> [Exercise objective]:
Across the data below, how many lines have the word "Erol" in them? Respond with the number alone.

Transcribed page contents
+ + + + + + +
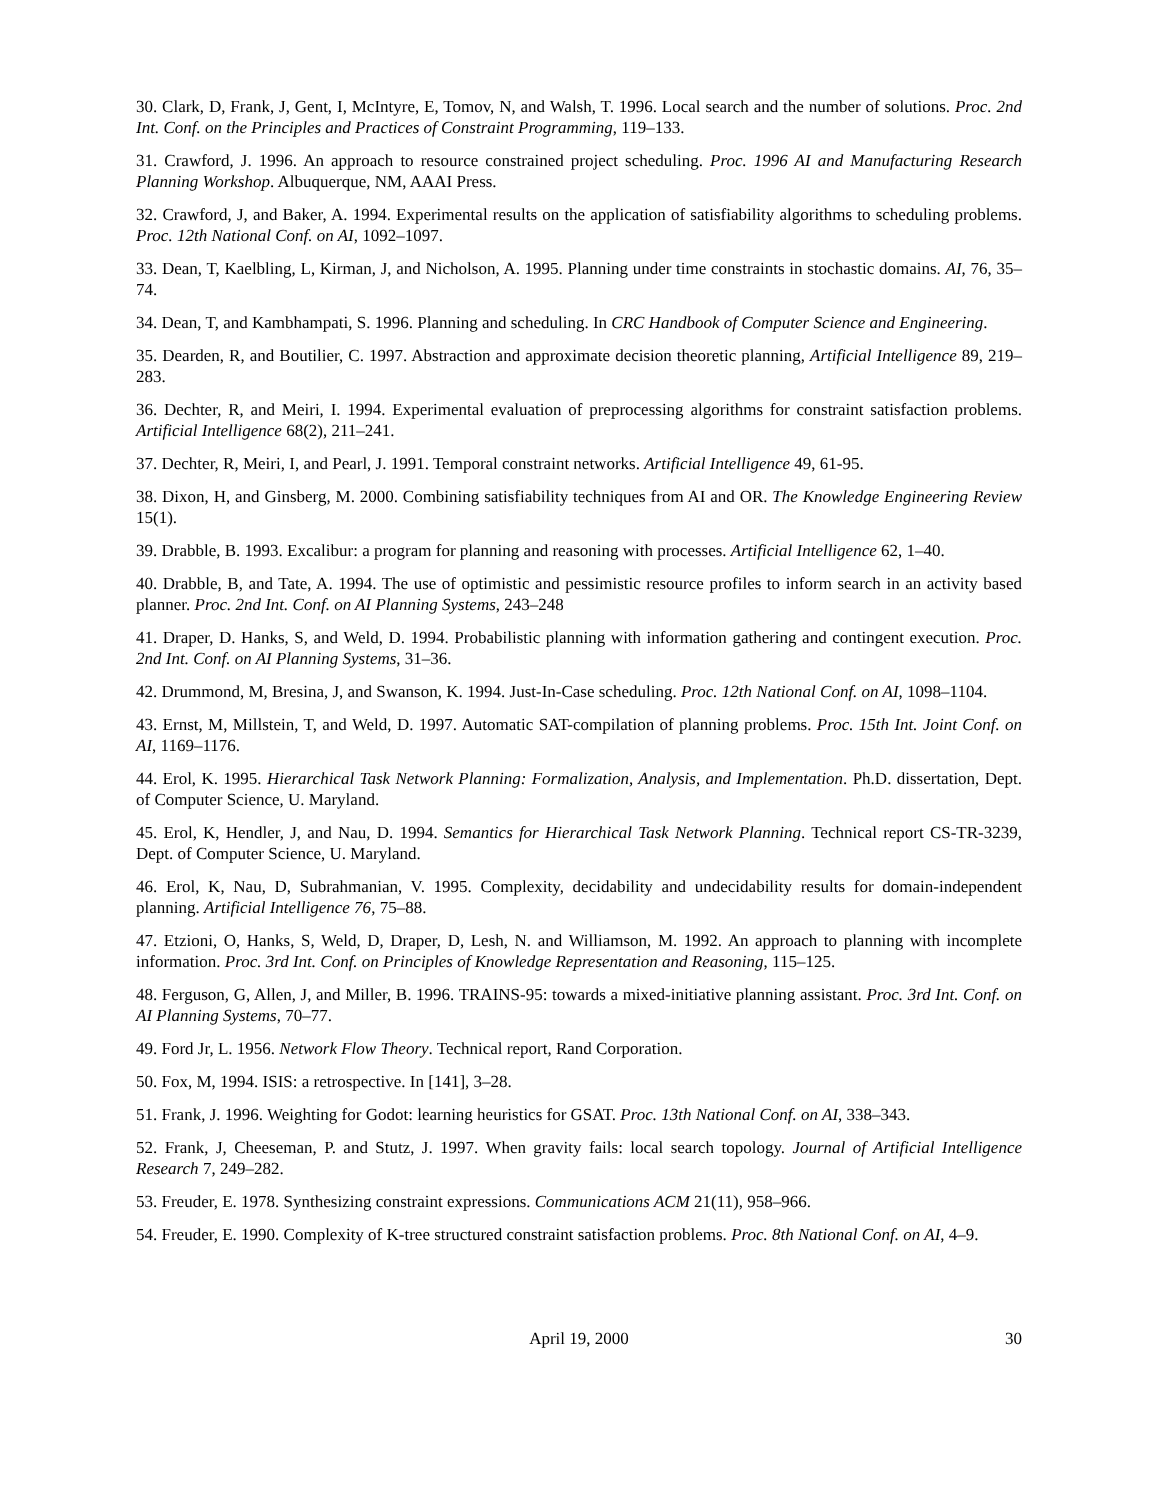30. Clark, D, Frank, J, Gent, I, McIntyre, E, Tomov, N, and Walsh, T. 1996. Local search and the number of solutions. Proc. 2nd Int. Conf. on the Principles and Practices of Constraint Programming, 119–133.
31. Crawford, J. 1996. An approach to resource constrained project scheduling. Proc. 1996 AI and Manufacturing Research Planning Workshop. Albuquerque, NM, AAAI Press.
32. Crawford, J, and Baker, A. 1994. Experimental results on the application of satisfiability algorithms to scheduling problems. Proc. 12th National Conf. on AI, 1092–1097.
33. Dean, T, Kaelbling, L, Kirman, J, and Nicholson, A. 1995. Planning under time constraints in stochastic domains. AI, 76, 35–74.
34. Dean, T, and Kambhampati, S. 1996. Planning and scheduling. In CRC Handbook of Computer Science and Engineering.
35. Dearden, R, and Boutilier, C. 1997. Abstraction and approximate decision theoretic planning, Artificial Intelligence 89, 219–283.
36. Dechter, R, and Meiri, I. 1994. Experimental evaluation of preprocessing algorithms for constraint satisfaction problems. Artificial Intelligence 68(2), 211–241.
37. Dechter, R, Meiri, I, and Pearl, J. 1991. Temporal constraint networks. Artificial Intelligence 49, 61-95.
38. Dixon, H, and Ginsberg, M. 2000. Combining satisfiability techniques from AI and OR. The Knowledge Engineering Review 15(1).
39. Drabble, B. 1993. Excalibur: a program for planning and reasoning with processes. Artificial Intelligence 62, 1–40.
40. Drabble, B, and Tate, A. 1994. The use of optimistic and pessimistic resource profiles to inform search in an activity based planner. Proc. 2nd Int. Conf. on AI Planning Systems, 243–248
41. Draper, D. Hanks, S, and Weld, D. 1994. Probabilistic planning with information gathering and contingent execution. Proc. 2nd Int. Conf. on AI Planning Systems, 31–36.
42. Drummond, M, Bresina, J, and Swanson, K. 1994. Just-In-Case scheduling. Proc. 12th National Conf. on AI, 1098–1104.
43. Ernst, M, Millstein, T, and Weld, D. 1997. Automatic SAT-compilation of planning problems. Proc. 15th Int. Joint Conf. on AI, 1169–1176.
44. Erol, K. 1995. Hierarchical Task Network Planning: Formalization, Analysis, and Implementation. Ph.D. dissertation, Dept. of Computer Science, U. Maryland.
45. Erol, K, Hendler, J, and Nau, D. 1994. Semantics for Hierarchical Task Network Planning. Technical report CS-TR-3239, Dept. of Computer Science, U. Maryland.
46. Erol, K, Nau, D, Subrahmanian, V. 1995. Complexity, decidability and undecidability results for domain-independent planning. Artificial Intelligence 76, 75–88.
47. Etzioni, O, Hanks, S, Weld, D, Draper, D, Lesh, N. and Williamson, M. 1992. An approach to planning with incomplete information. Proc. 3rd Int. Conf. on Principles of Knowledge Representation and Reasoning, 115–125.
48. Ferguson, G, Allen, J, and Miller, B. 1996. TRAINS-95: towards a mixed-initiative planning assistant. Proc. 3rd Int. Conf. on AI Planning Systems, 70–77.
49. Ford Jr, L. 1956. Network Flow Theory. Technical report, Rand Corporation.
50. Fox, M, 1994. ISIS: a retrospective. In [141], 3–28.
51. Frank, J. 1996. Weighting for Godot: learning heuristics for GSAT. Proc. 13th National Conf. on AI, 338–343.
52. Frank, J, Cheeseman, P. and Stutz, J. 1997. When gravity fails: local search topology. Journal of Artificial Intelligence Research 7, 249–282.
53. Freuder, E. 1978. Synthesizing constraint expressions. Communications ACM 21(11), 958–966.
54. Freuder, E. 1990. Complexity of K-tree structured constraint satisfaction problems. Proc. 8th National Conf. on AI, 4–9.
April 19, 2000
30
+ + + + + + +
> [Exercise answer]:
3